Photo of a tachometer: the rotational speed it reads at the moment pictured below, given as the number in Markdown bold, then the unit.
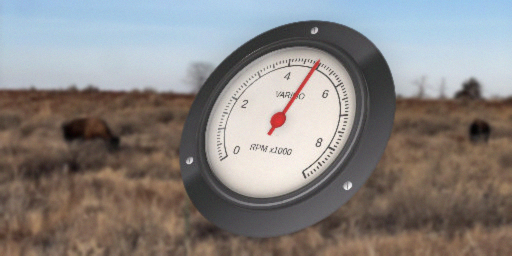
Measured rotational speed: **5000** rpm
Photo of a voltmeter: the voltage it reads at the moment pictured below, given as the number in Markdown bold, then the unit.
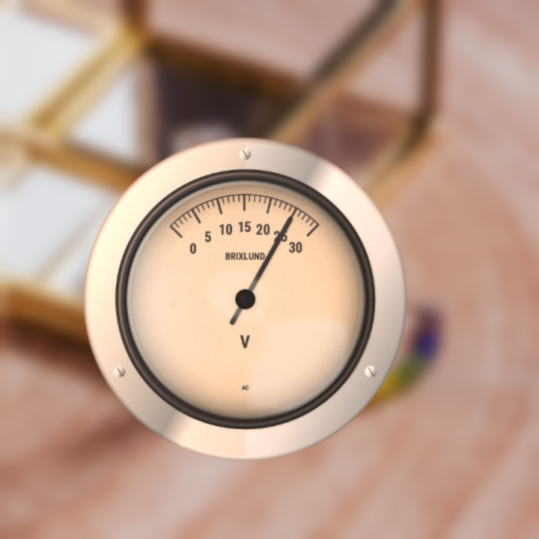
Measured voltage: **25** V
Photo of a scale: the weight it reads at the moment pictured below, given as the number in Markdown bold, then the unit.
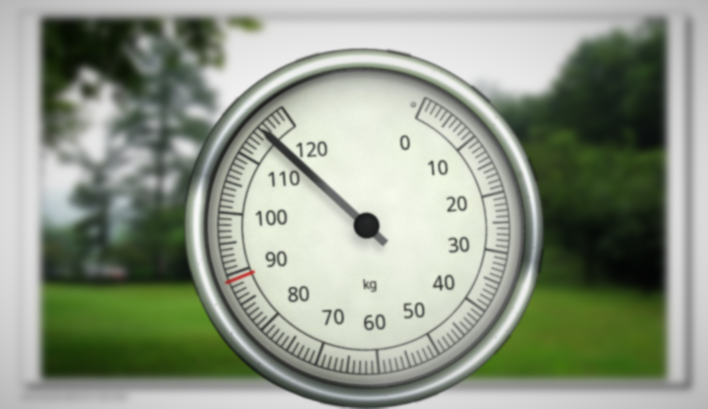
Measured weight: **115** kg
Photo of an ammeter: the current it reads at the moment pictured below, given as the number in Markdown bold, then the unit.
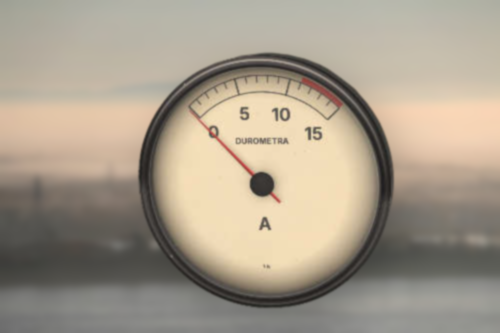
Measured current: **0** A
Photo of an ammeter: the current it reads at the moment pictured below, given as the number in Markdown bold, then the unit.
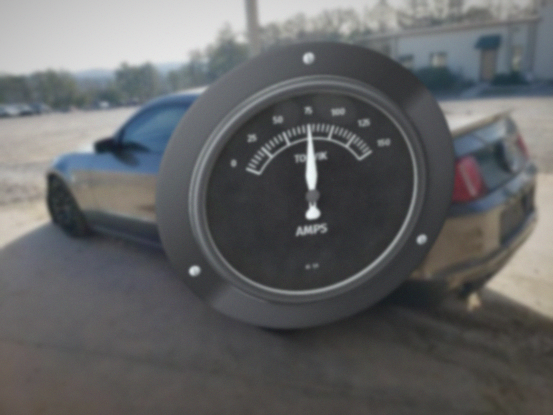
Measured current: **75** A
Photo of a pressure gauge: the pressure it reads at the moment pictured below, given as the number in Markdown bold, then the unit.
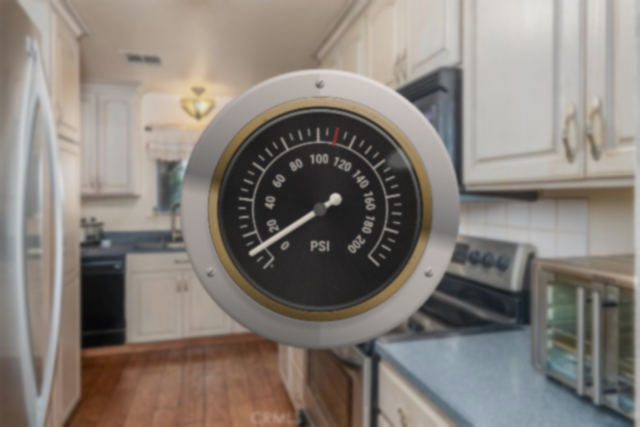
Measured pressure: **10** psi
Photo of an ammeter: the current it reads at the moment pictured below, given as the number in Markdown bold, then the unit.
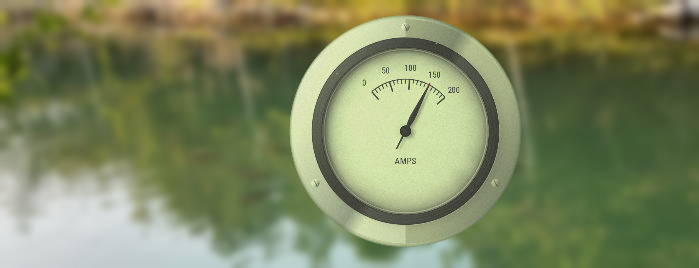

* * * * * * * * *

## 练习活动
请将列表中从开头起、至包含"Measured weight: **115** kg"的那一行止（首尾两行均包括）的部分输出为两列CSV，列名分别为"输入"与"输出"，每行依次为一段文字及其对应答案。每项内容各置于一个带引号的字段中，其中的换行改为空格，图片一律不予收录。

## 本题解答
输入,输出
"Photo of a tachometer: the rotational speed it reads at the moment pictured below, given as the number in Markdown bold, then the unit. Measured rotational speed:","**5000** rpm"
"Photo of a voltmeter: the voltage it reads at the moment pictured below, given as the number in Markdown bold, then the unit. Measured voltage:","**25** V"
"Photo of a scale: the weight it reads at the moment pictured below, given as the number in Markdown bold, then the unit. Measured weight:","**115** kg"